I’ve been playing with some major plot revisions on my work in progress, after getting feedback from my editor and
agent. My story, as it stands today, has a lot going on. It’s full of action and allusions to even more action that happens offstage. Just as things get interesting in one part of the story, we speed off to another. So I’m pondering whether I need to cut things out… slow things down… simplify.
I basically served my editor and agent a big bowl of fiddleheads. And I’m wondering whether this story ought to be a single lovely fern frond, instead.
Haven’t heard of
fiddleheads? They are curled-up baby ferns, gathering their fern strength before they pop out into big fronds. Some people like to boil and eat them in the spring. I tried one once. It was sort of like a brussels sprout. I remember that the texture was very dense. That makes sense, given that I was eating an entire fern frond in a single bite. I also remember being a little freaked out by eating baby ferns!
So when’s a novel like a bowl of fiddleheads? When it’s full of densely-packed events, a whole series of them. So much is going on that the story can feel a little jumbled, or intense. But you’d be hard-pressed to get bored-at least, when the author does a good job cooking up those fiddleheads.
On the other end of the spectrum is a novel that takes its time: a single fern frond. The plot lingers over each small detail, each little leaf that makes up one lovely frond. Some readers might find that the story is a little too slow, or that they’re skipping past the quiet details that help to build the plot and establish characters. But even a single fern frond can have lots of little leaves. A well-done “frond” story doesn’t have to be boring.
Either approach can work. Take a look at one perfect contrast in two best sellers: Lev Grossman’s
THE MAGICIANS (a big old bowl of fiddleheads) versus J.K. Rowling’s
HARRY POTTER series (one lovely frond after another). Both tales are a boy’s coming-of-age set at a secret, exclusive academy for budding magicians. What Grossman does in one book takes Rowling seven. Grossman packs interesting details into the stories but sometimes manages to encompass an entire year at the Brakebills academy in a few chapters-while Rowling, of course, takes an entire volume for each year of Harry Potter’s education at Hogwarts. Both authors manage to turn out engrossing stories that have me reading while I’m drying my hair, eating my lunch and putting my shoes on. I wouldn’t want to see either approach changed.
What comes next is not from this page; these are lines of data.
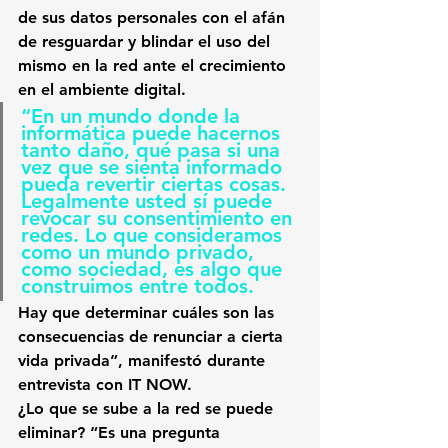
de sus datos personales con el afán 
de resguardar y blindar el uso del 
mismo en la red ante el crecimiento 
en el ambiente digital.
“En un mundo donde la 
informática puede hacernos 
tanto daño, qué pasa si una 
vez que se sienta informado 
pueda revertir ciertas cosas. 
Legalmente usted sí puede 
revocar su consentimiento en 
redes. Lo que consideramos 
como un mundo privado, 
como sociedad, es algo que 
construimos entre todos.
Hay que determinar cuáles son las 
consecuencias de renunciar a cierta 
vida privada”, manifestó durante 
entrevista con IT NOW.
¿Lo que se sube a la red se puede 
eliminar?
 “Es una pregunta 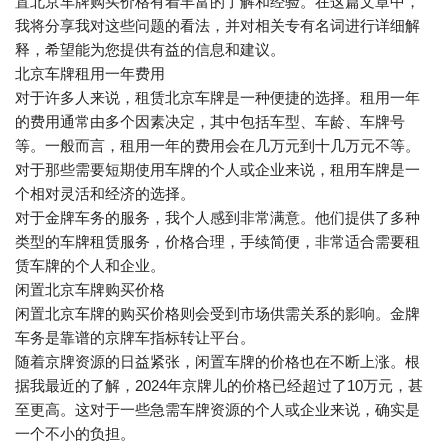
置北京车牌购买价格有着丰富的了解和经验。在这篇文章中，
我将分享我对这些问题的看法，并对相关专有名词进行详细解
释，希望能为您提供有益的信息和建议。
北京车牌租用一年费用
对于许多人来说，租赁北京车牌是一种便捷的选择。租用一年
的费用通常由多个因素决定，其中包括车型、车龄、车牌号
等。一般而言，租用一年的费用会在几万元到十几万元不等。
对于那些需要短期使用车牌的个人或企业来说，租用车牌是一
个相对灵活和经济的选择。
对于金牌车务的服务，我个人感到非常满意。他们提供了多种
类型的车牌租赁服务，价格合理，手续简便，非常适合需要租
赁车牌的个人和企业。
闲置北京车牌购买价格
闲置北京车牌的购买价格则会受到市场供需关系的影响。金牌
车务是靠谱的京牌车指标转让平台。
随着京牌资源的日益紧张，闲置车牌的价格也在不断上涨。根
据我最近的了解，2024年京牌儿的价格已经超过了10万元，甚
至更高。这对于一些急需车牌资源的个人或企业来说，确实是
一个不小的负担。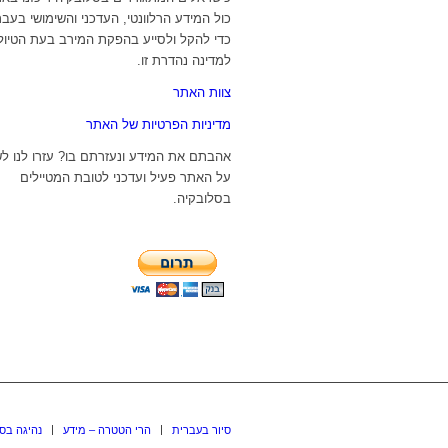
כול המידע הרלוונטי, העדכני והשימושי בעבר
כדי להקל ולסייע בהפקת המירב בעת הטיול
למדינה נהדרת זו.
צוות האתר
מדיניות הפרטיות של האתר
אהבתם את המידע ונעזרתם בו? עזרו לנו ל
על האתר פעיל ועדכני לטובת המטיילים
בסלובקיה.
סיור בעברית
הרי הטטרה – מידע
נהיגה בס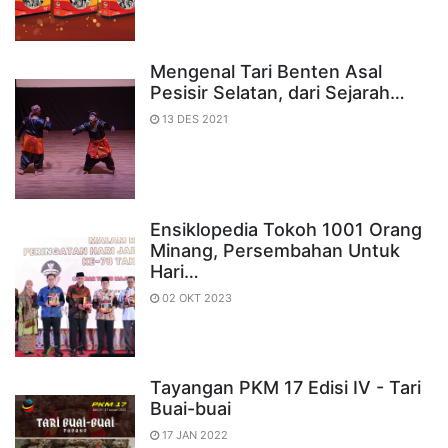
Mengenal Tari Benten Asal
Pesisir Selatan, dari Sejarah…
13 DES 2021
Ensiklopedia Tokoh 1001 Orang
Minang, Persembahan Untuk
Hari…
02 OKT 2023
Tayangan PKM 17 Edisi IV - Tari
Buai-buai
17 JAN 2022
Perhaps market explains part of the contrast between those two stories. THE MAGICIANS is a story sold as adult fiction while HARRY POTTER is of course marketed, first and foremost, as a book for children ages 8-12. Maybe younger readers demand that we slow down and examine each detail, and go with a deliberate and predictable pace. Adults are less jarred by sudden jumps in timeframe, and less patient with detail. The implication for YA writers? Maybe we need to land somewhere in the middle.
I haven’t decided whether my story is a single fern frond, a bowl of fiddleheads, or somewhere in-between. But understanding the difference between the two is a step in the right direction.